Guidance is informative, not enforcement. A nil pointer means the chunk's path did not match any policy rule.
type PRRef ¶
type PRRef struct {
Number int `json:"number"`
Title string `json:"title"`
MergedAtUTC string `json:"merged_at_utc,omitempty"`
}
PRRef records a PR that touched a chunk's file or symbol. Stored as JSON in the recent_prs column; the temporal slicing key (MergedAtUTC) lets query-time filtering exclude PRs merged after a cutoff.
type Stats ¶
type Stats struct {
ChunkCount int `json:"chunk_count"`
EmbeddingModel string `json:"embedding_model"`
EmbeddingDim int `json:"embedding_dim"`
IndexedHead string `json:"indexed_head"`
BuiltAt string `json:"built_at"`
SchemaVersion string `json:"schema_version"`
}
Stats reports index health. Returned by VectorStore.Stats and surfaced via the MCP `cks.ops.health` tool.
type SymbolKind ¶
type SymbolKind string
SymbolKind enumerates the AST node kinds CKV chunks against. Stored as a plain string for forward-compatibility with new languages.
const ( KindFunction SymbolKind = "Function" KindMethod SymbolKind = "Method" KindType SymbolKind = "Type" KindStruct SymbolKind = "Struct" KindInterface SymbolKind = "Interface" KindContract SymbolKind = "Contract" // Solidity KindEvent SymbolKind = "Event" // Solidity (TBD) KindModifier SymbolKind = "Modifier" // Solidity (TBD) KindFileHeader SymbolKind = "FileHeader" // Markdown indexing kinds. // Each heading-bounded section in a *.md / *.markdown file becomes one // SymbolSpan; the chunker emits a chunk per span so "왜 X 결정했나" style // queries can hit a specific decision section. KindDocSection SymbolKind = "DocSection" // markdown heading section KindADRSection SymbolKind = "ADRSection" // ADR-* / docs/adr/* markdown sections )
type VectorStore ¶
type VectorStore interface {
// Upsert inserts or replaces chunks keyed by Chunk.ID. The vector is
// derived from chunk.Text via the configured Embedder before calling.
// Note the (chunk, embedding) pairing is positional and equal-length.
Upsert(ctx context.Context, chunks []Chunk, embeddings [][]float32) error
// DeleteByFile removes every chunk whose File equals path. Used by
// the incremental indexer and by the file-rename safety path.

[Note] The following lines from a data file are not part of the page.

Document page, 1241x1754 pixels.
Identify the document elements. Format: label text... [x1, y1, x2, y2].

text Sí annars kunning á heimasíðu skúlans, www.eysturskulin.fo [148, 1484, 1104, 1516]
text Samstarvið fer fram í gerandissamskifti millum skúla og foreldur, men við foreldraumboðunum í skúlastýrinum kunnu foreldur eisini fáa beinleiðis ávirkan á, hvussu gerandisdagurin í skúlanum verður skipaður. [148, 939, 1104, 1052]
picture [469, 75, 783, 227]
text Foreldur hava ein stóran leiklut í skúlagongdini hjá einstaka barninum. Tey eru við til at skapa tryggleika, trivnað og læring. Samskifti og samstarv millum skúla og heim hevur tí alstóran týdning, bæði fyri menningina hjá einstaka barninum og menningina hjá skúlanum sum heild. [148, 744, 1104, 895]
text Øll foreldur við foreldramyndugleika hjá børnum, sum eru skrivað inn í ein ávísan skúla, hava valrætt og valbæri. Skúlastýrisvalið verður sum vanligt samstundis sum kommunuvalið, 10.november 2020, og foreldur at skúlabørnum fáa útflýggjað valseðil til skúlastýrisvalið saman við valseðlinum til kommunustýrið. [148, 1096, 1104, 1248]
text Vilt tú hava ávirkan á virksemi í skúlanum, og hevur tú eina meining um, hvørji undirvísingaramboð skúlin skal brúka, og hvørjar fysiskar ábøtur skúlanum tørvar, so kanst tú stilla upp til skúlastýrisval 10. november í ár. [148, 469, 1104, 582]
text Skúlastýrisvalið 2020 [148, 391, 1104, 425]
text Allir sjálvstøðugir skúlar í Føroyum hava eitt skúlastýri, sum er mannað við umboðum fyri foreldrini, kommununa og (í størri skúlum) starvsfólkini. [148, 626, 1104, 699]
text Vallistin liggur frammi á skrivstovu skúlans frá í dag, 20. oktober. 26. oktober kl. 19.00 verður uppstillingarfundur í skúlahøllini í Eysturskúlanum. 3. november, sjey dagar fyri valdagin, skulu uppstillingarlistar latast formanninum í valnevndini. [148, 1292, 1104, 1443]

DeleteByFile(ctx context.Context, path string) error
// Search returns the top-k nearest chunks under cosine distance,
// post-filtered by `filter`. k is the desired result count; the
// implementation may over-fetch (e.g. 3*k) for re-rank head-room.
Search(ctx context.Context, query []float32, k int, filter Filter) ([]Hit, error)

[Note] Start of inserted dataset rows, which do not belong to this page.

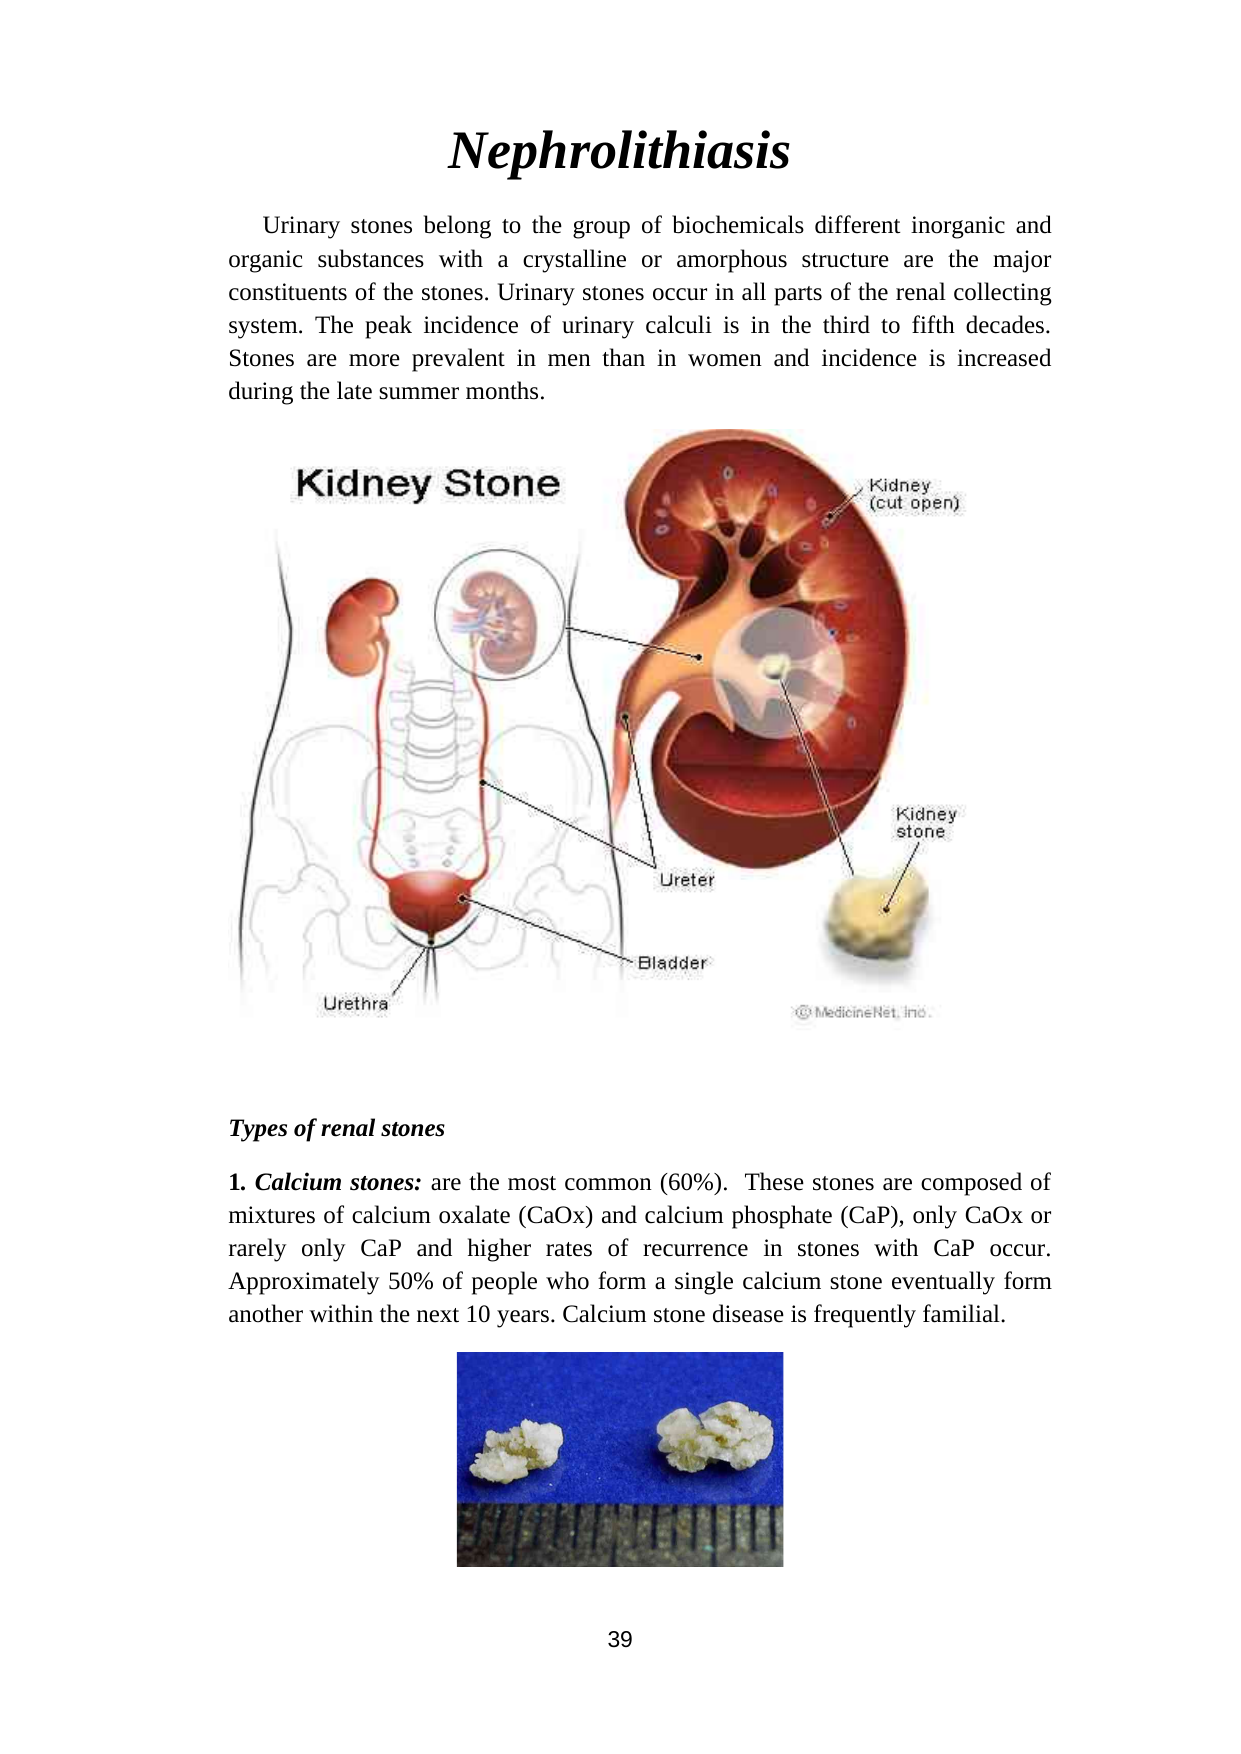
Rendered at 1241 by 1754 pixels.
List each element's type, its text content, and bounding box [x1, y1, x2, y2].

picture [456, 1352, 784, 1567]
text Nephrolithiasis [187, 118, 1053, 181]
text 1. Calcium stones: are the most common (60%). These stones are composed of mixtures of calcium oxalate (CaOx) and calcium phosphate (CaP), only CaOx or rarely only CaP and higher rates of recurrence in stones with CaP occur. Approximately 50% of people who form a single calcium stone eventually form another within the next 10 years. Calcium stone disease is frequently familial. [228, 1167, 1053, 1328]
text Urinary stones belong to the group of biochemicals different inorganic and organic substances with a crystalline or amorphous structure are the major constituents of the stones. Urinary stones occur in all parts of the renal collecting system. The peak incidence of urinary calculi is in the third to fifth decades. Stones are more prevalent in men than in women and incidence is increased during the late summer months. [228, 211, 1053, 404]
text Types of renal stones [228, 1113, 1053, 1142]
picture [228, 429, 979, 1035]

// Stats reports indexed counts and the embedding model identity
// stored at build time. Cheap (single SQL roundtrip).
Stats(ctx context.Context) (Stats, error)

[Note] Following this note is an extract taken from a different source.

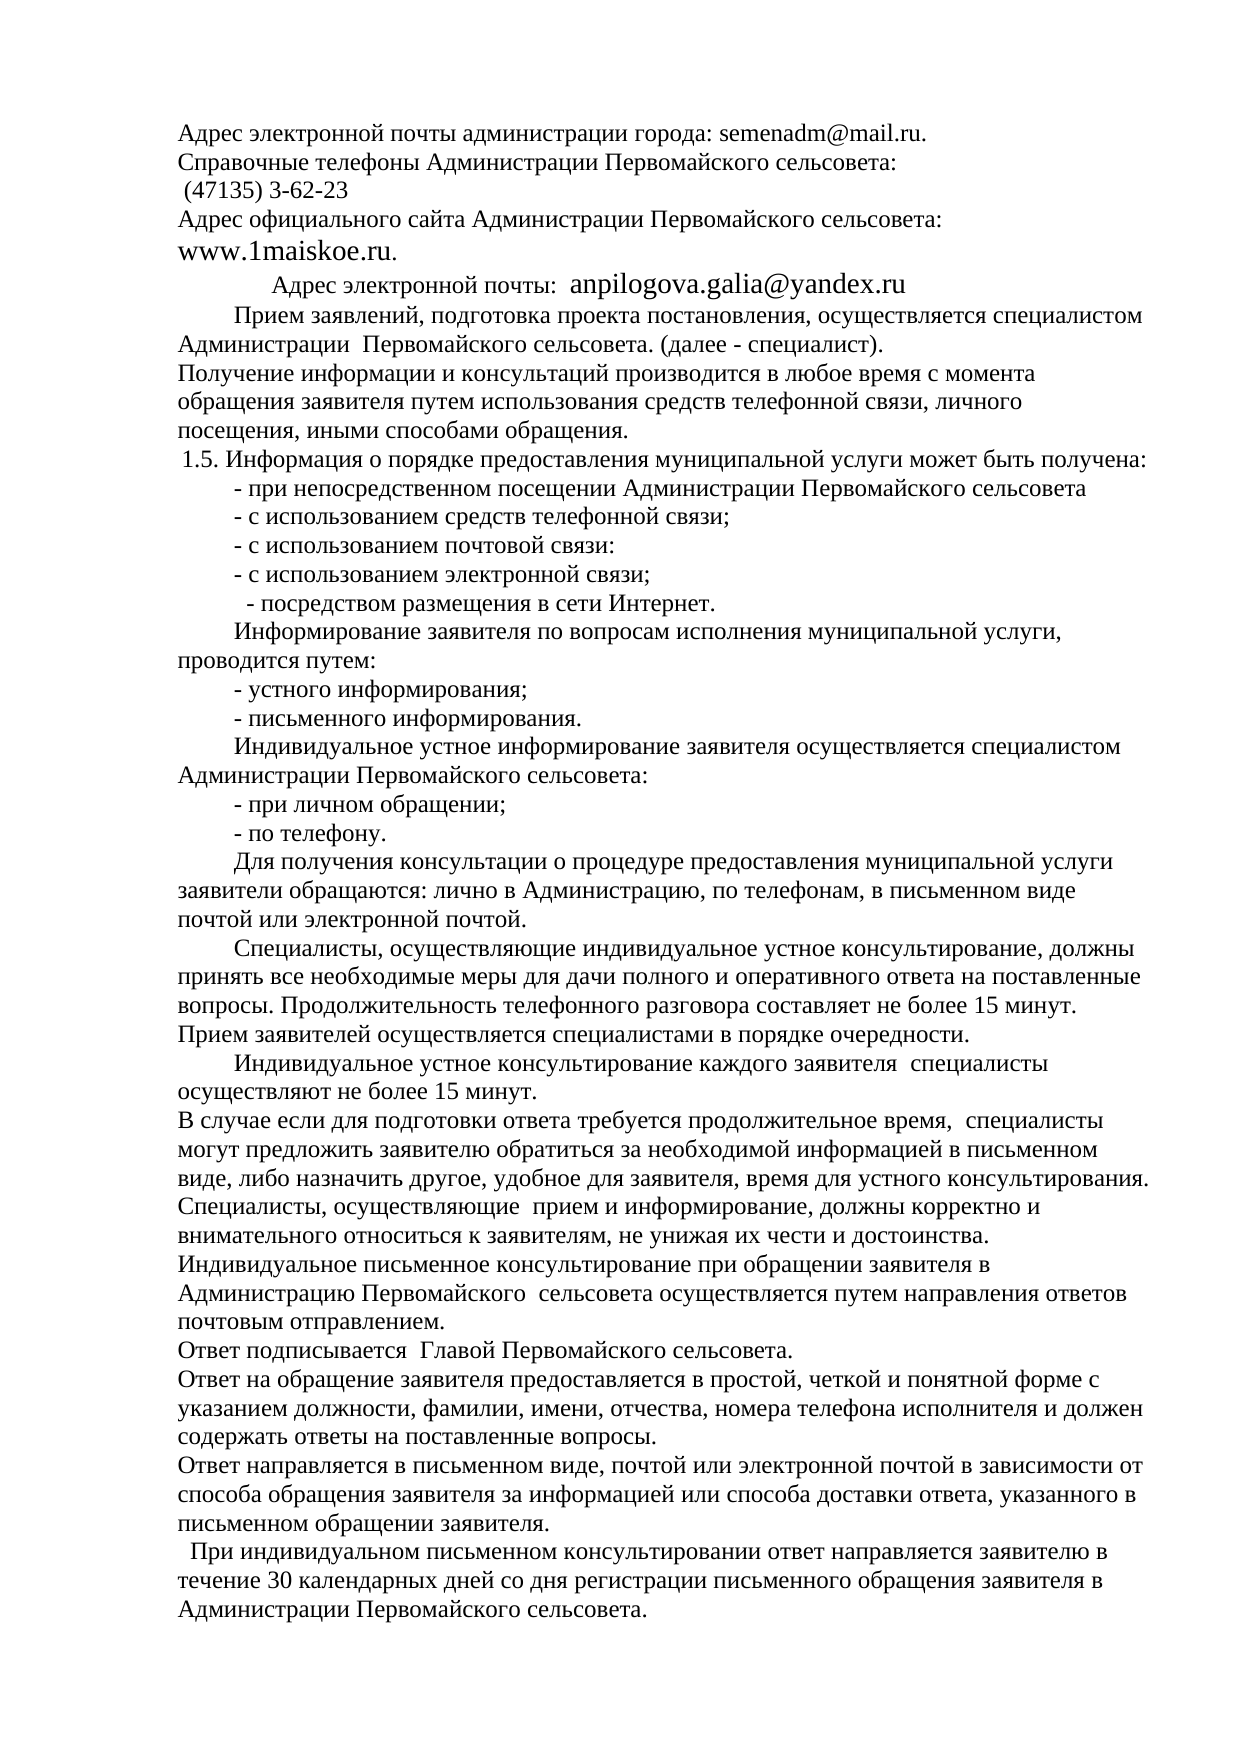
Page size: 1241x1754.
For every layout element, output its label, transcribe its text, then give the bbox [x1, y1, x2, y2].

// Close releases the backing handle. Idempotent.
Close() error
}
VectorStore is the persistence + ANN search surface. Implementations:
- internal/store/sqlitevec — SQLite + vec0 virtual table
- internal/store/memory — in-RAM map (tests + dev loop)
All methods are safe to call from a single goroutine; concurrent callers must serialize themselves (the indexer pipeline is sequential per file).